Il faut oublier l'opacité du signe pour pouvoir faire référence
mais ça n'évite jamais de pouvoir revenir à cette opacité-là.
C'est la constitution également de tout déictique, le
"je", le "vous", le "tu", le
"ici", le "maintenant" sont à la fois opaques et
transparents; ils changent au fur et à mesure des événements
allégués.
Cela
touche même le rapport, si l'on veut, entre imagination et
représentation qui s'est posé à un moment.
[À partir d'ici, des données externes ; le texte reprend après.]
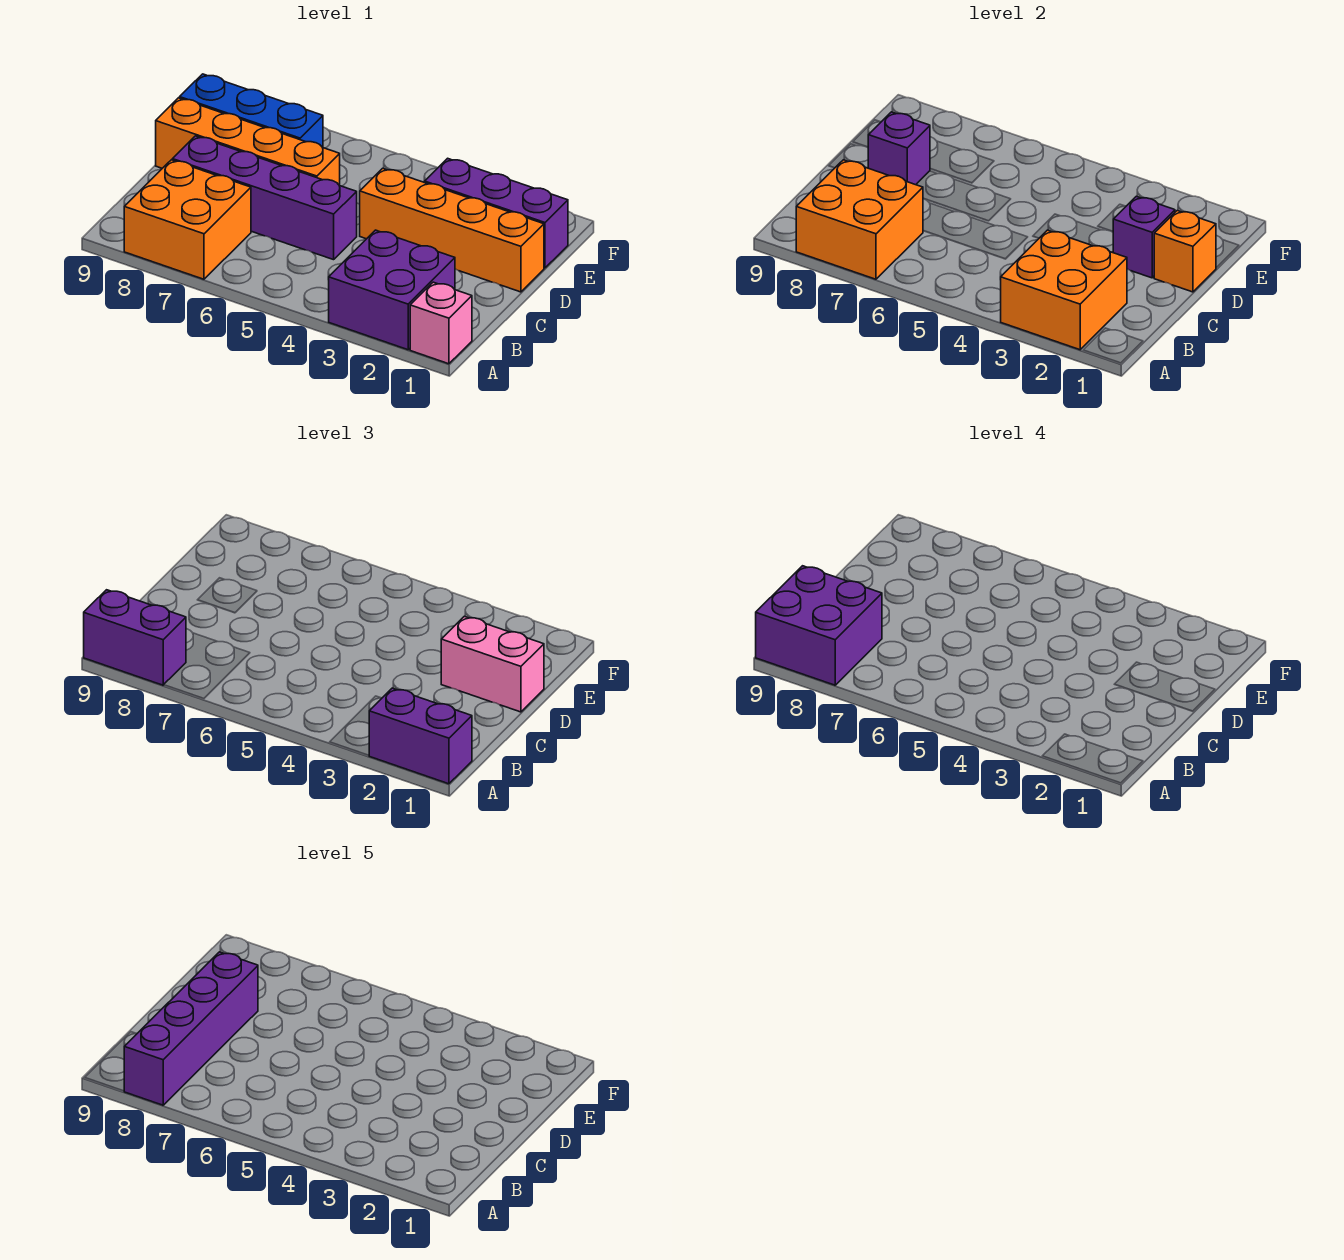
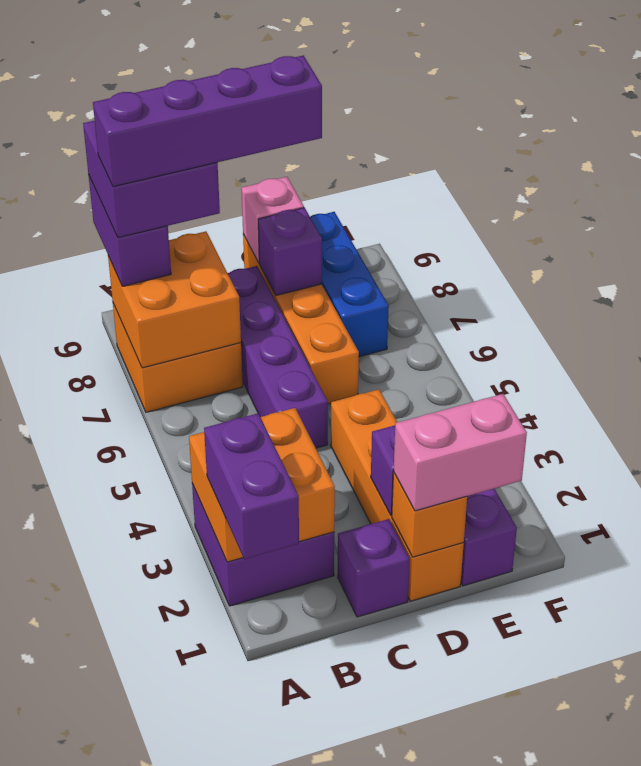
pink brick A1 level 1 -> pink brick D9 level 2
none -> purple brick C1 level 1
pink brick D1:D2 level 3 -> pink brick D1:E1 level 3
On pourrait très bien
dire que la représentation suppose l'oubli de l'image alors que
l'image requiert la lecture de la représentation. Ou le témoignage,
pour citer quelqu'un qui avançait l'idée que le témoin était
toujours témoin de quelque chose en même temps qu'il était témoin
de son propre corps. On a là exactement le même type de figure, et
c'est un type de figure extrêmement général. Donc, l'idée ne pose
pas problème. Mais peut-on en déduire, ou en induire plutôt, que,
d'un côté, le support multimédia impose, de par ses manipulations
physiques, une difficulté à oublier le médium et, d'autre part, que
le support d'un texte imprimé lui permettrait de s'oublier
facilement. Il me semble qu'une quelconque investigation, même
rapide, dans une bonne histoire de la lecture prouve amplement le
contraire. Le médium livre est rien moins qu'évident. Il l'est
certainement pour nous qui le manipulons quotidiennement, mais, pour
une bonne majorité de la population du globe et probablement une
bonne partie des personnes dans la société occidentale, le livre
n'est pas du tout quelque chose qui se manipule facilement et qui
s'oublie facilement. Bien. Ça c'était juste une petite chose, mais
je crois qu'il ne faut pas oublier ce genre de petit phénomène. Un
livre est aussi compliqué qu'une souris.
Deuxième
perplexité, qui touche la notion d'auteur, qui a semblé tout à coup
éminemment problématique dans la mesure, semble-t-il, où le public,
le spectateur, le récepteur paraissaient prendre de plus en plus de
place aux dépens de ce qu'on appelait traditionnellement un auteur.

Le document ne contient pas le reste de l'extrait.